TRY IT:
Copy each of the entries below word for word, keeping every line and symbol unchanged.

RECORDS TO USE:
· · · · · · ·

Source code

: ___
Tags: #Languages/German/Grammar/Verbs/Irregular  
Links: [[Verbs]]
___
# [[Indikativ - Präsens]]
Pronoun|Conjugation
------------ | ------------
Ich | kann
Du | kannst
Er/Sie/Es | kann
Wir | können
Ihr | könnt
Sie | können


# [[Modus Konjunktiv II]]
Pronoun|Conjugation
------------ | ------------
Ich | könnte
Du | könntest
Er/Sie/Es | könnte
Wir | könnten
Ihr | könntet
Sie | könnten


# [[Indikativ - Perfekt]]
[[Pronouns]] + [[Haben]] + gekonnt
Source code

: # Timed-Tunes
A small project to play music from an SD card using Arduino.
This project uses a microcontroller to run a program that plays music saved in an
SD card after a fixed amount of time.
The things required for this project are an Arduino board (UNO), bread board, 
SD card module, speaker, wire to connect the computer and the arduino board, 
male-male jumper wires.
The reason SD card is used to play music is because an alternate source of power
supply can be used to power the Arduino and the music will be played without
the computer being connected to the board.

· · · · · · ·

PROBLEM SOLUTION:
Source code

: ___
Tags: #Languages/German/Grammar/Verbs/Irregular  
Links: [[Verbs]]
___
# [[Indikativ - Präsens]]
Pronoun|Conjugation
------------ | ------------
Ich | kann
Du | kannst
Er/Sie/Es | kann
Wir | können
Ihr | könnt
Sie | können


# [[Modus Konjunktiv II]]
Pronoun|Conjugation
------------ | ------------
Ich | könnte
Du | könntest
Er/Sie/Es | könnte
Wir | könnten
Ihr | könntet
Sie | könnten


# [[Indikativ - Perfekt]]
[[Pronouns]] + [[Haben]] + gekonnt
Source code

: # Timed-Tunes
A small project to play music from an SD card using Arduino.
This project uses a microcontroller to run a program that plays music saved in an
SD card after a fixed amount of time.
The things required for this project are an Arduino board (UNO), bread board, 
SD card module, speaker, wire to connect the computer and the arduino board, 
male-male jumper wires.
The reason SD card is used to play music is because an alternate source of power
supply can be used to power the Arduino and the music will be played without
the computer being connected to the board.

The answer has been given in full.